La inspiradora historia de María Teresa González Justo y su relación con el hombre que fusiló a su padre durante la guerra civil españolaEl perdón es una virtud que no todas las personas son capaces de ejercer. Perdonar pequeñas faltas puede resultar relativamente fácil; perdonar la muerte a sangre fría de un ser querido no es algo que todos podríamos hacer. Francisca lo tuvo claro. El amor de Dios le dio a esta joven muchacha castellana la fuerza no solo para perdonar a quien terminara con la vida de su padre sino que le regaló su tiempo y su consuelo.
Los hechos sucedieron el 25 de octubre de 1936, cuando ser cristiano en España se convirtió en algo muy peligroso. Las persecuciones religiosas provocaron la quema de iglesias y el asesinato de curas y monjas. La población civil no se libró de aquella terrible situación. Una de las víctimas fue Martiniano González, un hombre sencillo que vivía con su familia en la localidad toledana de Quintanar de la Orden. Francisca González Justo tenía entonces quince años. Había nacido el 11 de febrero de 1921. Era la mayor de las tres hijas de Martiniano y su esposa Isabel Justo. La suya era una vida de lo más normal en un pueblecito castellano a principios de siglo. Francisca, a la que todo el mundo conocía como Paquita, era una niña sencilla que gustaba ya de pequeña ayudar a los pobres y humildes de su pueblo.
El inicio de la Guerra Civil Española truncó la vida de muchas personas inocentes y cambió para siempre el devenir de la historia de España. Cuando Francisca supo que su padre había sido martirizado y ejecutado sintió un profundo dolor en su corazón por la pérdida. La oración y una enorme fe en Dios que su familia le había transmitido desde pequeña salvaron su alma del rencor y la venganza. Lejos de odiar al asesino de Martiniano, Francisca decidió perdonarlo.
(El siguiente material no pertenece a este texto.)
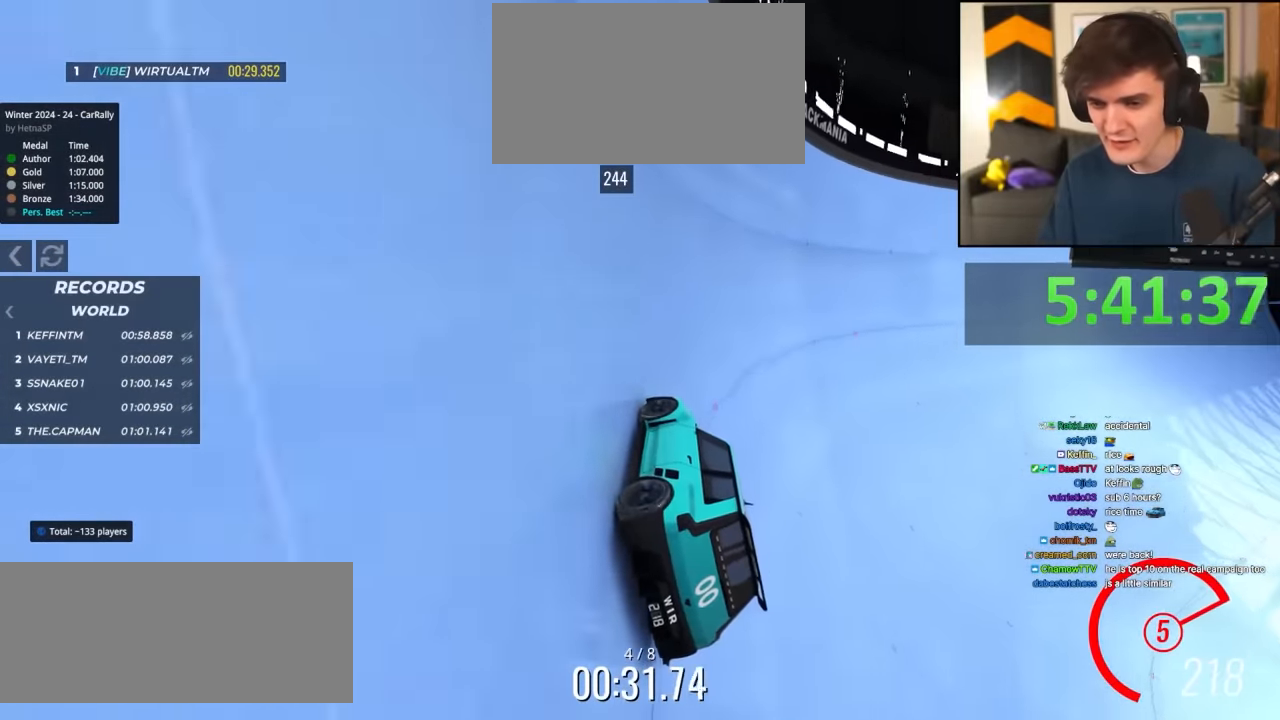
{"keys": ["right", "up"], "events": [[67, "right", "down"], [167, "right", "up"], [267, "right", "down"], [400, "right", "up"], [500, "right", "down"]]}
Cuando supo que había sido encarcelado, no dudó en visitarlo diariamente durante muchos meses, llevándole no solo alimentos, sino también, su más sincero perdón, un ejemplo claro de caridad cristiana.
Cuando terminó la guerra, Francisca decidió seguir haciendo el bien a los demás, como había hecho con los pobres de su pueblo y con el asesino de su padre. Su opción de vida se resumía en estas palabras escritas por ella misma: “Te entrego todo, Dios mío, y te ofrezco mi vida, gota a gota”. Para ello, escogió la vida religiosa. En 1941 tomó los hábitos de las Hermanas de la Consolación y asumió el nombre de María Teresa.
Desde entonces, y hasta el final de sus días, la hermana María Teresa trabajó sin descanso en distintos asilos y sanatorios en los que los enfermos de tuberculosis recibieron de ella una profunda entrega. No le importó estar en contacto con una enfermedad altamente contagiosa. Cuidó a decenas de tuberculosos, curando y consolando su dolor físico, curando y consolando su dolor espiritual. Nada parecía frenar la férrea voluntad de esta mujer que se enfrentó a una época, la de la posguerra, de falta de todo.
Un cáncer terminó con su vida muy pronto. Fallecía el 12 de octubre de 1967, cuando tenía apenas cuarenta y séis años. Pocos años después, en 1981, se inició la Causa de Beatificación y Canonización de sor María Teresa González Justo y en 1992 el Papa Juan Pablo II reconoció sus virtudes heroicas como venerable. Su proceso de beatificación continúa abierto.